Accommodating price dynamics in semiparametric sales response models

In marketing research, the modeling of demand is one of the key factors in the value-to-customer concept
for predicting sales and setting prices, and thus constitutes an important determinant of price management.
Sales or price response functions build the basis for the analysis of price effects based on aggregate data, and
in the context of retail sales data they are often embedded into a promotional context, where the pricing
for products is usually accompanied by non-price promotional activities. The analysis of store-level data
has several advantages over household data in terms of availability, representativeness and processability,
but it may also suffer from, e.g., aggregation biases and difficulties to disentangle certain (dynamic) effects
which have their origin at the more disaggregate household level. Particular challenges in this context are
the specification of the functional form of the relationship between sales and (own and competitive) prices
and the accommodation of heterogeneity in marketing effects across different stores of a retailer, where
the first challenge can be addressed by nonparametric estimation techniques (e.g., using splines) and the
latter by hierarchical modeling approaches. The importance of accounting for functional flexibility and store
heterogeneity has been emphasized in several related studies, but the additional use of dynamic variables
as a third related issue has not yet been incorporated. A dynamic perspective on brand sales can help
to understand multi-period relationships between prices and sales, which in turn affects sales predictions,
related pricing decisions and (optimal) expected profit calculations. Therefore, the topic of price dynamics
is in the center of this dissertation, and the three included studies contribute to closing this research gap.
In the first study, the focus is on price-change or reference price effects in semiparametric sales response
models. Its theoretical motivation is based on adaptation-level theory and prospect theory. The former states
that the perceived value of a new stimulus (here: the price of a product) results from the comparison with an
already known ‘adaptation level’ (here: a reference price), while the latter suggests that the value function
for evaluating the difference between price and reference price is convex for losses (positive difference) and
concave for gains (negative difference). To verify this assumption in aggregate sales data, we model reference
price effects on brand sales using a semiparametric approach. We consider differences between current price
and reference price in absolute and relative terms, compare the results with parametric benchmark models
in an empirical study, and find that accounting for that kind of price dynamics (largely) improves the out-ofsample
model performance. Gain and loss effects turn out to be highly asymmetric, which demonstrates an
important advantage of the semiparametric approach: its flexibility allows us to capture such asymmetries
without prior knowledge of their existence and without the need to use separate covariates for gains and
losses as necessary in parametric models. Furthermore, the study reveals partly very complex nonlinearitites
for gain effects that in addition turn out larger than loss effects, which is not in line with prospect theory.

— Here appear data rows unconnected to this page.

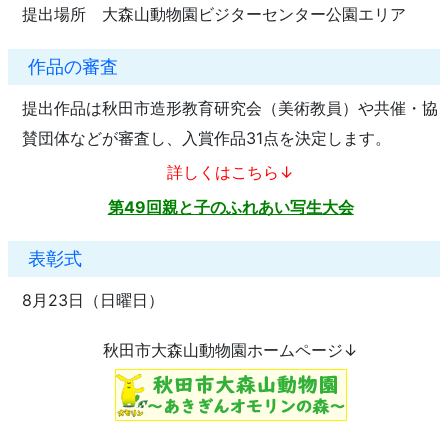
提出場所 大森山動物園ビジターセンター公園エリア
作品の審査
提出作品は秋田市造形教育研究会（美術教員）や共催・協
賛団体などが審査し、入賞作品31点を決定します。
詳しくはこちら↓
第49回親と子のふれあい写生大会
表彰式
8月23日（日曜日）
秋田市大森山動物園ホームページ↓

In the second study, we combine a semiparametric heterogeneous sales response model with a dynamic
pricing approach by incorporating one-week lagged prices. We further estimate several nested benchmark
models in an empirical study to be able to compare dynamic vs. static model alternatives as well as flexible
vs. parametric and heterogeneous vs. homogeneous models in terms of their predictive capabilities. In this
context, we introduce a scoring rule for probabilistic forecasts to the marketing literature and find that the
more complex models are able to outperform their simpler counterparts in most cases. Moreover, we apply a
dynamic programming approach for price optimization. We examine the resulting price paths and compare
the various model alternatives with regard to optimized profits and expected losses. While optimized prices
from static models closely follow (variable) costs, the incorporation of a lagged price variable leads to a
distinct hi-lo pattern with partially large price discounts, depending on the extent of consumers’ price
sensitivity in a considered store. The comparison of observed, predicted, and optimized profits further
confirms that over- and underestimations of sales can be avoided by imposing reasonable price and sales
constraints in the dynamic program, while leading to higher optimal profits compared to the currently
observed pricing strategy.
In the third study, we develop a semiparametric reparametrization approach with dynamic price effects.
In particular, we propose a sales response model with a flexible nonparametric own-price effect, with the
possibility to scale this price effect to the individual store level by accounting for unobserved cross-sectional
store heterogeneity and/or to the time dimension by accommodating time-dependent effects (operationalized
as price-change effects in subsequent weeks). In an empirical study, we show that the proposed new
reparametrization approach can provide more accurate sales predictions, particularly when compared to
a model that ignores price-change effects (i.e., the time dimension in our data), and even when crosssectional
store heterogeneity is considered. Interestingly, the accommodation of substantial price decreases
greatly improves the predictive performance of the model, whereas the consideration of corresponding price
increases does not or is clearly of minor importance. Lastly, we find a strong underestimation of price
elasticities in weeks with substantial price cuts as well as a (less dramatic) overestimation in case of high
prices when not accommodating for the price-change effects.